Memory that cannot explain how it was produced is memory that gets rebuilt from scratch. Every .save() automatically records four things alongside its results:

  1. Dependencies: parent datasets with versions, storage URIs for every input
  2. Source code: the full script, stored verbatim
  3. Author: the person or service account that ran the script
  4. Creation time

None of this requires manual declaration. It is captured from code and execution as a consequence of the operation. Each deposit is verifiable without asking the person who created it.

DataChain also supports attaching metrics and parameters alongside provenance:

import datachain as dc

results = (
    dc.read_dataset("training_data")
    .map(prediction=run_model)
    .save("predictions")
)

dc.metrics.set("accuracy", 0.95)
dc.metrics.set("f1_score", 0.91)

learning_rate = dc.param("learning_rate", 0.001)

Metrics are recorded in the dataset registry alongside provenance. Parameters are captured in lineage so the exact configuration that produced a dataset is always recoverable.

Discoverable by Humans and Agents

Memory that exists but cannot be found does not compound. Three people build three versions of the same dataset because nobody can see what already exists. An agent hallucinates a column instead of finding the one already computed. The knowledge base turns "the dataset exists" into "the next person found it and built on it."

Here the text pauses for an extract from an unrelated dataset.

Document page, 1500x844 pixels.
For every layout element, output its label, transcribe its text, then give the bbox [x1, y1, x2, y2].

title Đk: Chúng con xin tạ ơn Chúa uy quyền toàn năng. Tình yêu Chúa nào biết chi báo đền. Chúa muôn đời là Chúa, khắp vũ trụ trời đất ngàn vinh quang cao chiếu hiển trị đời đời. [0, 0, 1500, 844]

Operational, Not Declarative

Data Memory works by running, not by describing. Every chain creates new datasets; every save records full lineage; every read returns typed records the next chain builds on. Existing context-layer products (Snowflake Cortex, Databricks Metric Views, dbt MetricFlow, Cube, AtScale) come at the same goal from the declarative side. They ship YAML semantic models and governed views over warehouse tables that say what the data means and how to read it. The two modes work together. Declarative models give agents stable definitions and governed access. The operational side lets agents produce, recall, and combine new datasets through Python, ML, and multimodal compute. A full data context layer for agent work needs both, and Data Memory is what brings the operational side.

Shared, Not Per-Session

Conversation memory tools (Letta, Mem0, Hindsight, supermemory) keep per-session agent state: chat history, user preferences, summaries of recent actions. That state belongs to the agent and lives only inside its conversations. Data Memory sits in a different layer. It belongs to the team. It exists before any conversation starts and persists after every session ends. The agent reads from it rather than rewriting it during a single turn. The two compose; one does not replace the other.

Out of Scope: Institutional Knowledge

Data Memory is derived from data, code, and execution. The organizational context in Slack, Notion, and meeting notes requires different tooling and is deliberately out of scope.